A Navy official on Wednesday argued that changes to the parent design of the Constellation-class frigate largely came from the initial bid to meet the Navy’s requirements.
“From a FREMM perspective, discounting C4I and discounting the combat systems weapons that are all government furnished equipment, the FREMM came along with a hull, accommodations, came along with propulsion, plant layout, mechanical systems, electrical systems and a physical integrated plant as far as how it’s just laid out. All that goodness is in the FFG(X) but what we did as the Navy, as we were going through the concept design phase where we were collaboratively working with all those parent designs and all those five shipbuilders, we were looking at the U.S. Navy standards that we have in our shipbuilding,” Capt. Kevin Smith, program manager of frigate class, PMS-515, said during the Surface Navy Association’s annual symposium.
The Navy awarded Fincantieri’s Marinette Marine a $795 million contract in 2020 for the detail design and construction of the first frigate, with options for the following nine ships. The ship is based on the company’s Italian and French FREMM multipurpose frigate (Defense Daily, April 30, 2020).
The Navy’s competition required competitors to use parent designs in a push to speed up production and delivery and reduce overall risk.
Smith argued the Navy has reliability requirements to ensure a certain degree of survivability, maintainability, habitability and lethality along with Government Furnished Equipment (GFE) that drove the changes from the original FREMM.
Last August, Smith said the Constellation-class design is very similar to the parent design and “you can say we bought a bigger house and from a modeling and simulation perspective, it’s exactly the same. So it’s more, just guess you would say, scale” (Defense Daily, Sept. 9, 2021).
In September, the Congressional Research Service (CRS) outlined changes from the original FREMM design.
Smith said the competitors integrated various Navy requirement factors into all the parent designs.
“So in this particular instance with Fincantieri, they went off and looked at what are those standard requirements against our FREMM parent. And they had to lengthen the hull a little bit, then had to look at the stateroom layout as far as survivability, they had to look at how are we going to look at the architecture for the propulsion. The layout is very, very similar to FREMM, but we also have U.S. systems and we have different redundancy and reliability requirements.”

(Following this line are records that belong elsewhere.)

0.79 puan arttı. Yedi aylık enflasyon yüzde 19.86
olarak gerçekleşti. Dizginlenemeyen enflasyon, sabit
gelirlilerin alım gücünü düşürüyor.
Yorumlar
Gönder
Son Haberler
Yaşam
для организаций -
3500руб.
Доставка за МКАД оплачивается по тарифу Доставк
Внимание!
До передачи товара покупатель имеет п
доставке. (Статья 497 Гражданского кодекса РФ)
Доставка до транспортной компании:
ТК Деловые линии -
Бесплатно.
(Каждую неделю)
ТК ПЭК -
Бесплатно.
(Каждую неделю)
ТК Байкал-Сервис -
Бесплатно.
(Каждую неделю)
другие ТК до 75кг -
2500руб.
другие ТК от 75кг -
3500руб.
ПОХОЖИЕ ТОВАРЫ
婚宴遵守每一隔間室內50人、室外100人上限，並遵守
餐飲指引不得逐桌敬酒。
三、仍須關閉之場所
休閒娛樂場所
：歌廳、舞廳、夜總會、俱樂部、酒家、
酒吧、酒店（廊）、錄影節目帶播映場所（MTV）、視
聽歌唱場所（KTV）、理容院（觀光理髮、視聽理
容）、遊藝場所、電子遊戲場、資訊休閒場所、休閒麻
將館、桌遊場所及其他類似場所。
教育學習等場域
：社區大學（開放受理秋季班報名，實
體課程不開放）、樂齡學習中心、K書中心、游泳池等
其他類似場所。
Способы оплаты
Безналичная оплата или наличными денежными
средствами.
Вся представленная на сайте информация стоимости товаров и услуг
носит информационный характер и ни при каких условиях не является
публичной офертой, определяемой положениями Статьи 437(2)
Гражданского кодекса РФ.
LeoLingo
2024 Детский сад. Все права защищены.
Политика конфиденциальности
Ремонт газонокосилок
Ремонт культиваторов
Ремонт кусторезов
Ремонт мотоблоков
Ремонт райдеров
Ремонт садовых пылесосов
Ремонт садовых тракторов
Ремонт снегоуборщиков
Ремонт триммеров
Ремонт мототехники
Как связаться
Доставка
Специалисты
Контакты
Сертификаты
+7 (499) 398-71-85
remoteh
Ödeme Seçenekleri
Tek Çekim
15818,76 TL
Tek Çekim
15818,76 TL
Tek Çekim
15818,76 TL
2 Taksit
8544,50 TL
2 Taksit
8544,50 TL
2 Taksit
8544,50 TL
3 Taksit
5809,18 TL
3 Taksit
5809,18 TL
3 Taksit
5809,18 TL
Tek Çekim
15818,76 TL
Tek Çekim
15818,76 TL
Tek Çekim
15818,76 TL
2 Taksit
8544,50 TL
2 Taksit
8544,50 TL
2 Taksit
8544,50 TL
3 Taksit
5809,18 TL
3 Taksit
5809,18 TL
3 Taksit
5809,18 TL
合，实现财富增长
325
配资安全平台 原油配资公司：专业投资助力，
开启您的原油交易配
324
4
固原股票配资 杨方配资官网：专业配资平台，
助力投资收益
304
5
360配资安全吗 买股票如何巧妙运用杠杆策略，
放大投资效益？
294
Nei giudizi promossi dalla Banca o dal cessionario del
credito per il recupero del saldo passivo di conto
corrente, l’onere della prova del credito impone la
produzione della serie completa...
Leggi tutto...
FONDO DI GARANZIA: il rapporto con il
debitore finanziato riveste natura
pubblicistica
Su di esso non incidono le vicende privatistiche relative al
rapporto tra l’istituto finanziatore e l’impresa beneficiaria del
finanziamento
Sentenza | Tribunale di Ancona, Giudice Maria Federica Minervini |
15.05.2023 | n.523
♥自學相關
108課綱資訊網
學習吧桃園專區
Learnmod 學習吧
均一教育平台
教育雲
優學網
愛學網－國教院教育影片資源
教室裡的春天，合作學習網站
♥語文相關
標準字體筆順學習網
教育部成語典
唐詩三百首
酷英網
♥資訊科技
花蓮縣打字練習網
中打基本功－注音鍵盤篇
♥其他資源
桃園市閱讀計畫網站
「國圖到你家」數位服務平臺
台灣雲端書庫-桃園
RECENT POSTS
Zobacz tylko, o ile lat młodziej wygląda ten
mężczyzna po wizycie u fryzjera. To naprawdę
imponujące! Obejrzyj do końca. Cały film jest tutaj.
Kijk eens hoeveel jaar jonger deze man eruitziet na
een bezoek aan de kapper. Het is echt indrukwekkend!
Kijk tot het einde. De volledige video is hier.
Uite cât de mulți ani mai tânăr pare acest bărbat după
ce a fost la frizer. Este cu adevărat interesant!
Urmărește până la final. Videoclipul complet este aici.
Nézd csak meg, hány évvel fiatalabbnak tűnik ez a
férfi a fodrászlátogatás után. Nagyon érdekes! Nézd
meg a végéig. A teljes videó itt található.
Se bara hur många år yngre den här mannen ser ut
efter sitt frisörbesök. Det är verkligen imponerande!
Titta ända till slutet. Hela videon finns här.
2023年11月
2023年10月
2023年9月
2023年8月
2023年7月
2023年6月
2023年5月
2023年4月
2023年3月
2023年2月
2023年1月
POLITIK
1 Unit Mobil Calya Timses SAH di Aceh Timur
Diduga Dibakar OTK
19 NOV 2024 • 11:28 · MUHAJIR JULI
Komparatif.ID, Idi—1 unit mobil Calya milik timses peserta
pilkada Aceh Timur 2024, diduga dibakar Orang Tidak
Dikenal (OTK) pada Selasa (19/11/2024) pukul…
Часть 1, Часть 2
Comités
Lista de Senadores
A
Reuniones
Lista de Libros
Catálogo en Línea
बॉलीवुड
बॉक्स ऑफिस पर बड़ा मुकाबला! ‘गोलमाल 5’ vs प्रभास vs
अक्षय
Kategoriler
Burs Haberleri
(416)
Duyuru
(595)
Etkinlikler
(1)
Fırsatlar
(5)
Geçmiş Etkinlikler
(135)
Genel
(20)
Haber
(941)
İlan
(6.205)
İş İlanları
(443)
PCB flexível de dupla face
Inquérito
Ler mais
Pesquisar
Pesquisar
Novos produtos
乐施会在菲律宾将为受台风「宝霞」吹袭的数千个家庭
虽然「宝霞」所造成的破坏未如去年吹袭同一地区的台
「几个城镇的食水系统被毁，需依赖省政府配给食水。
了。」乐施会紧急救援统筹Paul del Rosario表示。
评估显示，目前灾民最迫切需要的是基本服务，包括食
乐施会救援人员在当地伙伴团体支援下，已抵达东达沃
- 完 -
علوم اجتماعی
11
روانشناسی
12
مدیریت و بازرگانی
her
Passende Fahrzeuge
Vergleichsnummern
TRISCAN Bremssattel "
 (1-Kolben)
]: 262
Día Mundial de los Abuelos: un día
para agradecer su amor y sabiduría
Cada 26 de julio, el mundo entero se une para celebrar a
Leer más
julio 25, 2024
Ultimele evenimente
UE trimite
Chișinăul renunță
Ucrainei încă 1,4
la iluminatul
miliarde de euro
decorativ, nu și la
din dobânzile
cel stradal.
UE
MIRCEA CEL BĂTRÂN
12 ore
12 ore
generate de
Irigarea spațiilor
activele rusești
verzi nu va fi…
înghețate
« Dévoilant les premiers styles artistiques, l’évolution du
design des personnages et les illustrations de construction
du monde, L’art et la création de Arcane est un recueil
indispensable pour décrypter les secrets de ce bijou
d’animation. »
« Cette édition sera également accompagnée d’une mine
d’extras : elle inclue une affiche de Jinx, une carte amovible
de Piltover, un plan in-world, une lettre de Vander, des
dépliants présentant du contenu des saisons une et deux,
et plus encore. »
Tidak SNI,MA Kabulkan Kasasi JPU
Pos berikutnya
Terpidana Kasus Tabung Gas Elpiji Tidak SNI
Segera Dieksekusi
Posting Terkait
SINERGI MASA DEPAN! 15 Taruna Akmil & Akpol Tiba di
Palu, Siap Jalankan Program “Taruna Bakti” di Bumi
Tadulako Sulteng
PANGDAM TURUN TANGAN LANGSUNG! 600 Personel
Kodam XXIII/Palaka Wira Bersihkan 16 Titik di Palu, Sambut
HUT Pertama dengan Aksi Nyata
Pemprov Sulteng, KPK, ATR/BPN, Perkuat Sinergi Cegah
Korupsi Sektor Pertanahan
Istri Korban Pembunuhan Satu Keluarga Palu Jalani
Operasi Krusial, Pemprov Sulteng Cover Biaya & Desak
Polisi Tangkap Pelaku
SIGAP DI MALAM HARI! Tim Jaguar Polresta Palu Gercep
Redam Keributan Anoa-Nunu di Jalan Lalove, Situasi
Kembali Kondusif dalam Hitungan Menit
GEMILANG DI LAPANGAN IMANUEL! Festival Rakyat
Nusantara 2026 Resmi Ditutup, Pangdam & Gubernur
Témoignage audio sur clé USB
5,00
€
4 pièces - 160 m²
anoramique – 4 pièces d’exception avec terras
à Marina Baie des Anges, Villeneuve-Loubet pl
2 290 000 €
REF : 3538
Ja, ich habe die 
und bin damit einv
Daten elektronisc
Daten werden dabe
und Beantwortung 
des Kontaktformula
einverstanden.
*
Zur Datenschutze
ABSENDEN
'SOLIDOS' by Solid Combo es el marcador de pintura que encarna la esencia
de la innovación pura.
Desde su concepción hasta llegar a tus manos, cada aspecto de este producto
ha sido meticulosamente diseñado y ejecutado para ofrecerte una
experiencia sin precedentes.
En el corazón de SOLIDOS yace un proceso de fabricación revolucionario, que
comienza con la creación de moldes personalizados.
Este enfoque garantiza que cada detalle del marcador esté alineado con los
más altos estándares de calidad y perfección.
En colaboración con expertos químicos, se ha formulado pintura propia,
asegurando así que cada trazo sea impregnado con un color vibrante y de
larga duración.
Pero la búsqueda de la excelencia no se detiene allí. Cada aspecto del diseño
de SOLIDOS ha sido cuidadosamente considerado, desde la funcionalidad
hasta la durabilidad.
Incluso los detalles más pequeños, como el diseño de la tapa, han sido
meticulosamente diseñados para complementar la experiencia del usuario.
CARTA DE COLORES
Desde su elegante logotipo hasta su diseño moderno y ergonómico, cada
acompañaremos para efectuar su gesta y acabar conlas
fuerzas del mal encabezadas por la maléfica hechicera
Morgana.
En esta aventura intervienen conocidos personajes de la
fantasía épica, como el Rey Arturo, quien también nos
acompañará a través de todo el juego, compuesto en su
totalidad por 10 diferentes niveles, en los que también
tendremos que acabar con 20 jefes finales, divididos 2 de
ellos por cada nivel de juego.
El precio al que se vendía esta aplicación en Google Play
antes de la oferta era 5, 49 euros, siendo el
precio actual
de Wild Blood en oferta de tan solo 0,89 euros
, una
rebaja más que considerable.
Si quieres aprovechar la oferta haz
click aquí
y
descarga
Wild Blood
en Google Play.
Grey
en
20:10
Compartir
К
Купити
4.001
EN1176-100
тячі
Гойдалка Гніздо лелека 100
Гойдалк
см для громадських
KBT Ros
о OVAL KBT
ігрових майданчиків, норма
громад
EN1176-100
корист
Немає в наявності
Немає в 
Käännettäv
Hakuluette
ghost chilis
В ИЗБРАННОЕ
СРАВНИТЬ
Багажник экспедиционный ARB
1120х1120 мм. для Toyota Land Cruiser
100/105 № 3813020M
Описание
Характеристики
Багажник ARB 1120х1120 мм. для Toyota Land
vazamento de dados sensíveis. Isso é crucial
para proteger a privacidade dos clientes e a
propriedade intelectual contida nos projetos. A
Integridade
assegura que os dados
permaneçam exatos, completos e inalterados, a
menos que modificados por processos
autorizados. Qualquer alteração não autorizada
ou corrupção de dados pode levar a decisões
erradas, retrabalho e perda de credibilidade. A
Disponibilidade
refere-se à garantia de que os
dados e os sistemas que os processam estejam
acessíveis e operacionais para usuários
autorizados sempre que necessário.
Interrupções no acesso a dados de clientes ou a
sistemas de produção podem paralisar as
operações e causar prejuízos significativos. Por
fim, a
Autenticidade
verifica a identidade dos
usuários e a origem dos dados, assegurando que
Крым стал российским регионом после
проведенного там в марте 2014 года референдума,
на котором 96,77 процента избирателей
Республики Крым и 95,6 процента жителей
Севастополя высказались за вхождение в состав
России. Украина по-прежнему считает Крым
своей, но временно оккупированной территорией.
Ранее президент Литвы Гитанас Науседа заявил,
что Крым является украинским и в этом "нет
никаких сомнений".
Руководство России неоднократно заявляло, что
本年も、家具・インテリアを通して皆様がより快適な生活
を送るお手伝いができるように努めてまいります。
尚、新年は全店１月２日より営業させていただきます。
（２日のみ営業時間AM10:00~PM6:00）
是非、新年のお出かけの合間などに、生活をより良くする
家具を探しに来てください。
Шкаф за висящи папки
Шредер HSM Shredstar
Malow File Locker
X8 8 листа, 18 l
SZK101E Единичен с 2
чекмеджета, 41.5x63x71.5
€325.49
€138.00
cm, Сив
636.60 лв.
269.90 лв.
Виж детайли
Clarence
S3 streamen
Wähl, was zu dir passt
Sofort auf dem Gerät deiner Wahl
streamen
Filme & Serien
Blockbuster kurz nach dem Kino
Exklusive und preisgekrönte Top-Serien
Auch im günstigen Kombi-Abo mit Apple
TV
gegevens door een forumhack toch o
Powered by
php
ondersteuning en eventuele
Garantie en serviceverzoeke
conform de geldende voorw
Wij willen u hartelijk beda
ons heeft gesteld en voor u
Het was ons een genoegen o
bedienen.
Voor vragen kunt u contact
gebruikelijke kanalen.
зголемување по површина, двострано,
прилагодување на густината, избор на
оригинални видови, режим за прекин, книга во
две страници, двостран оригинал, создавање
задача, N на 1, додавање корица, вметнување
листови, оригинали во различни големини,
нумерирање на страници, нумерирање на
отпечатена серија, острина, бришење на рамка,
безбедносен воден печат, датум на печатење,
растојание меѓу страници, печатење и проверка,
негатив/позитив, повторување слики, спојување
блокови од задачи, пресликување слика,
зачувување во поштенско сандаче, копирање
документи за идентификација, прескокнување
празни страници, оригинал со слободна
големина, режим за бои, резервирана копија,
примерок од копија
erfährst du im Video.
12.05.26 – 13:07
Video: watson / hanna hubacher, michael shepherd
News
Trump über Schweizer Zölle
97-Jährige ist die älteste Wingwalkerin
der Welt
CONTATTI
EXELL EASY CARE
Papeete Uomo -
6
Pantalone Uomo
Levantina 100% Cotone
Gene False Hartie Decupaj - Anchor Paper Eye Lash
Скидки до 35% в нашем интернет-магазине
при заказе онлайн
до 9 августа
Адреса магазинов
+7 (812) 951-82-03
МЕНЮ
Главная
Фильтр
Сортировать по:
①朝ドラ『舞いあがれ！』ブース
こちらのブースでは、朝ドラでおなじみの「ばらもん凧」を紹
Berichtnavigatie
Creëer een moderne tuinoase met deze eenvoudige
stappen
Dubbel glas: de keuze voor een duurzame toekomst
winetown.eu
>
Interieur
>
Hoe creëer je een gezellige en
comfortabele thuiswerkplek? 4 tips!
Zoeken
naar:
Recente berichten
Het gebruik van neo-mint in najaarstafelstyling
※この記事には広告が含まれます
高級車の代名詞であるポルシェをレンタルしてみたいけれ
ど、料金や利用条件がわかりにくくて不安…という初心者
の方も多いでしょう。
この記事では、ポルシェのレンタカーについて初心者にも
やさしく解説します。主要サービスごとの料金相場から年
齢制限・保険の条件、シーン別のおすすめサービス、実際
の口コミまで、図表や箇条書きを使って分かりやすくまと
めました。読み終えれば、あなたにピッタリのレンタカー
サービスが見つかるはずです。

“So when someone says you’ve changed the design, no that was in their bid, this was how they bid the bid,” Smith continued.
He said since they have moved to the current detail design and construction phase the only thing that the Navy changed was adding buy America requirements as directed by congressional statute.
Smith said he wanted to “make sure it was clear that we have not changed the design, that’s how they bid it based on what we want as a U.S. Navy.”
Smith also underscored he believes the parent design process was clear to Navy and congressional leadership as akin to DNA with “all the goodness of that parent, the hull, the way it’s laid out, all of that is in the design. But, you have to take up Navy standards and apply those and also the requirements and so that was the bid they proposed.”
He said Fincantieri is committed to being a first-time prime contractor with the frigate and he has talked to company leadership recently.
“They want to build a quality ship, they want the market and they want to have a fantastic frigate so they have been working well with the government here to make sure that the requirements are met.”
Smith said while Fincantieri does not have experience integrating an Aegis system, they have grown quickly to integrate it properly.
“They’ve hired a lot of talent that used to work Aegis and they understand the GFE requirements and what’s really important…So they’ve quickly got on board with that this last year.”
The frigate will have an Aegis Baseline 10 combat system like that featured on the Arleigh Burke-class DDG-51 Flight III destroyers.
Smith admitted while lead construction for the first frigate, the future USS Constellation (FFG-62), was planned for this April, he said it might take longer to start but would still start this year.
“We’re targeting that date, right now as I said we’re coming through design so there could be some risk to that but we’re looking hard at that…we want to make sure that we don’t start building a ship where the design is not mature. So right now we’re looking at this year.”